I already go to ChatGPT more than Google. If you pay for it then the latest version can access the internet and if it doesn’t know the answer to something it’ll search the internet for you. Sometimes I come across a large clickbait page and I just give ChatGPT the link and tell it to get the information from it for me.

[-] madnificent@lemmy.world 40 points 1 year ago

Do you fact-check the answers?

It depends what you’re using it for as to whether you need to fact check stuff.

I’m a software developer and if I can’t remember how to do an inner join in SQL then I can easier ask ChatGPT to do it for me and I will know if it is right or not as this is my field of expertise.

If I’m asking it how to perform open heart surgery on my cat, then sure I’m probably going to want several second opinions as that is not my area of expertise.

When using a calculator do you use two different calculators to check that the first one isn’t lying?

Also, you made a massive assumption that the stuff OP was using it for was something that warranted fact checking.

I can see why you would use it. Why would I want to search Google for inner joins sql when it is going to give me so many false links that don’t give me the info in need in a concise manner.

Even time wasting searches have just been ruined. Example: Top Minecraft Java seeds 1.20. Will give me pages littered with ads or the awful page 1-10 that you must click through.

Many websites are literally unusable at this point and I use ad blockers and things like consent-o-matic. But there are still pop up ads, sub to our newsletter, scam ads etc. so much so that I’ll just leave the site and forego learning the new thing I wanted to learn.

[-] Steeve@lemmy.ca 2 points 1 year ago

The new release of GPT-4 searches Bing, reads the results, summarizes, and provides sources, so it's easier to fact check than ever if you need to.

[-] Baines@lemmy.world 21 points 1 year ago

give it time, algos will fuck those results as well

[-] Dave@lemmy.nz 10 points 1 year ago

ChatGPT powers Bing Chat, which can access the internet and find answers for you, no purchase necessary (if you're not on edge, you might need to install a browser extension to access it as they are trying to push edge still).

[-] madnificent@lemmy.world 5 points 1 year ago

Do you fact-check the answers?

[-] Redredme@lemmy.world 9 points 1 year ago

That's such a strange question.
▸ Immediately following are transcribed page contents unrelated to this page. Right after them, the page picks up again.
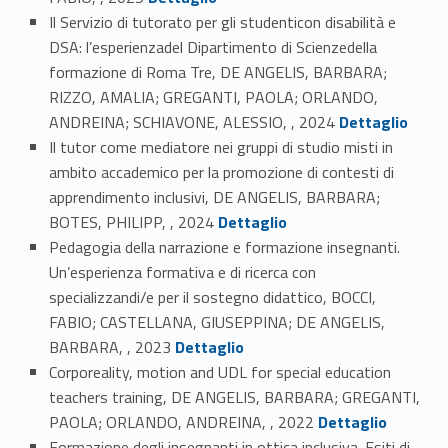
Il Servizio di tutorato per gli studenticon disabilità e
DSA: l’esperienzadel Dipartimento di Scienzedella
formazione di Roma Tre, DE ANGELIS, BARBARA;
RIZZO, AMALIA; GREGANTI, PAOLA; ORLANDO,
Link identifier #identifier_person_130180-3
ANDREINA; SCHIAVONE, ALESSIO, , 2024
Dettaglio
Il tutor come mediatore nei gruppi di studio misti in
ambito accademico per la promozione di contesti di
apprendimento inclusivi, DE ANGELIS, BARBARA;
Link identifier #identifier_person_131178-4
BOTES, PHILIPP, , 2024
Dettaglio
Pedagogia della narrazione e formazione insegnanti.
Un’esperienza formativa e di ricerca con
specializzandi/e per il sostegno didattico, BOCCI,
FABIO; CASTELLANA, GIUSEPPINA; DE ANGELIS,
Link identifier #identifier_person_111097-5
BARBARA, , 2023
Dettaglio
Corporeality, motion and UDL for special education
teachers training, DE ANGELIS, BARBARA; GREGANTI,
Link identifier #identifier_person_51952-6
PAOLA; ORLANDO, ANDREINA, , 2022
Dettaglio
Formazione degli insegnanti in ottica inclusiva. Esiti di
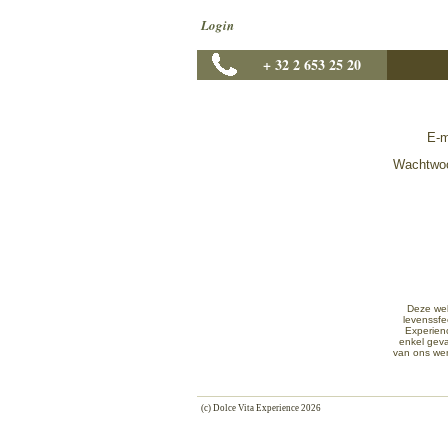
Login
+ 32 2 653 25 20
E-m
Wachtwo
Deze web
levenssfe
Experien
enkel geva
van ons wen
(c) Dolce Vita Experience 2026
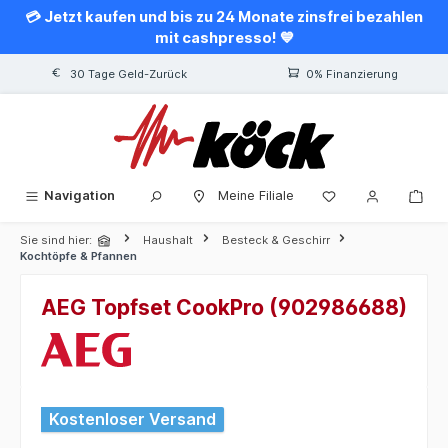
💳 Jetzt kaufen und bis zu 24 Monate zinsfrei bezahlen
alt springen
mit cashpresso! 💙
30 Tage Geld-Zurück
0% Finanzierung
Navigation
Meine Filiale
Sie sind hier:
Haushalt
Besteck & Geschirr
Kochtöpfe & Pfannen
AEG Topfset CookPro (902986688)
Bildergalerie überspringen
Kostenloser Versand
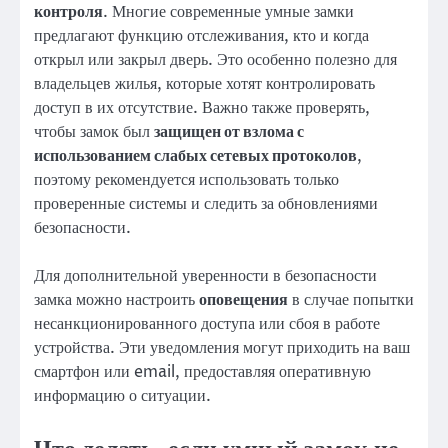
контроля
. Многие современные умные замки
предлагают функцию отслеживания, кто и когда
открыл или закрыл дверь. Это особенно полезно для
владельцев жилья, которые хотят контролировать
доступ в их отсутствие. Важно также проверять,
чтобы замок был
защищен от взлома с
использованием слабых сетевых протоколов
,
поэтому рекомендуется использовать только
проверенные системы и следить за обновлениями
безопасности.
Для дополнительной уверенности в безопасности
замка можно настроить
оповещения
в случае попытки
несанкционированного доступа или сбоя в работе
устройства. Эти уведомления могут приходить на ваш
смартфон или email, предоставляя оперативную
информацию о ситуации.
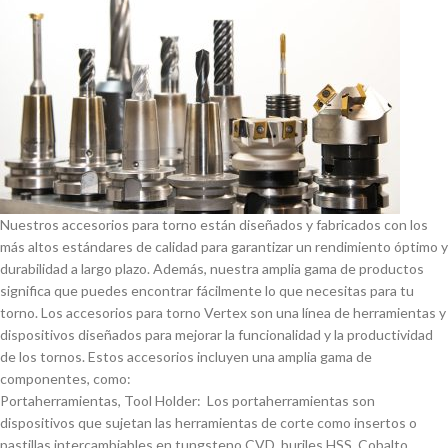
Nuestros accesorios para torno están diseñados y fabricados con los
más altos estándares de calidad para garantizar un rendimiento óptimo y
durabilidad a largo plazo. Además, nuestra amplia gama de productos
significa que puedes encontrar fácilmente lo que necesitas para tu
torno. Los accesorios para torno Vertex son una lí­nea de herramientas y
dispositivos diseñados para mejorar la funcionalidad y la productividad
de los tornos. Estos accesorios incluyen una amplia gama de
componentes, como:
Portaherramientas, Tool Holder: Los portaherramientas son
dispositivos que sujetan las herramientas de corte como insertos o
pastillas intercambiables en tungsteno CVD, buriles HSS, Cobalto,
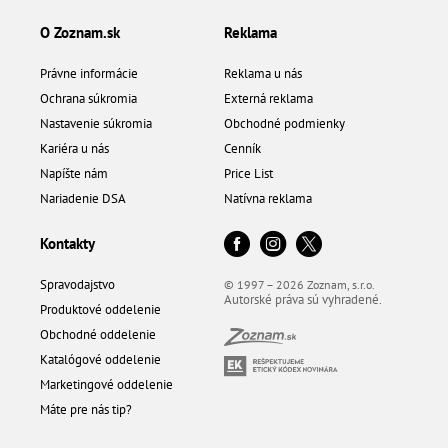
O Zoznam.sk
Reklama
Právne informácie
Reklama u nás
Ochrana súkromia
Externá reklama
Nastavenie súkromia
Obchodné podmienky
Kariéra u nás
Cenník
Napíšte nám
Price List
Nariadenie DSA
Natívna reklama
Kontakty
Spravodajstvo
© 1997 – 2026 Zoznam, s.r.o.
Autorské práva sú vyhradené.
Produktové oddelenie
Obchodné oddelenie
Katalógové oddelenie
Marketingové oddelenie
Máte pre nás tip?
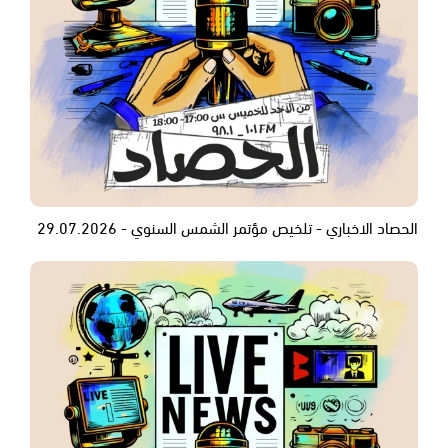
الحصاد الاخباري - تلخيص مؤتمر الشمس السنوي - 29.07.2026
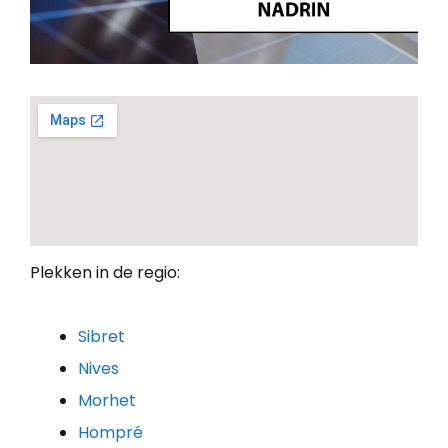
Plekken in de regio:
Sibret
Nives
Morhet
Hompré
It's almost like you imply that Google results do not need fact checking.

They do. Everything found online does.

[-] otter@lemmy.ca 12 points 1 year ago

With google, it depends on what webpage you end up on. Some require more checking than others, which are more trustworthy

Generative AI can hallucinate about anything

[-] dojan@lemmy.world 20 points 1 year ago* (last edited 1 year ago)

There are no countries in Africa starting with K.

LLMs aren’t trained to give correct answers, they’re trained to generate human-like text. That’s a significant difference.

[-] Takumidesh@lemmy.world 2 points 1 year ago

They also aren't valuable for asking direct questions like this.

There value comes in with call and response discussions. Being able to pair program and work through a problem for example. It isn't about it spitting out a working problem, but about it being able to assess a piece of information in a different way than you can, which creates a new analysis of the information.

It's extraordinarily good at finding things you miss in text.

[-] dojan@lemmy.world 1 points 1 year ago

Yeah. There's definitely tasks suited to LLMs. I've used it to condense text, write emails, and even project planning because they do give decently good ideas if you prompt them right.

Not sure I'd use them for finding information though, even with the ability to search for it. I'd much rather just search for it myself so I can select the sources, then have the LLM process it.

[-] madnificent@lemmy.world 1 points 1 year ago

Agree.

I found it more tempting to accept the initial answers I got from GPT4 (and derivatives) because they are so well written. I know there are more like me.

With the advent of working LLMs, reference manuals should gain importance too. I check them more often than before because LLMs have forced me to. Could be very positive.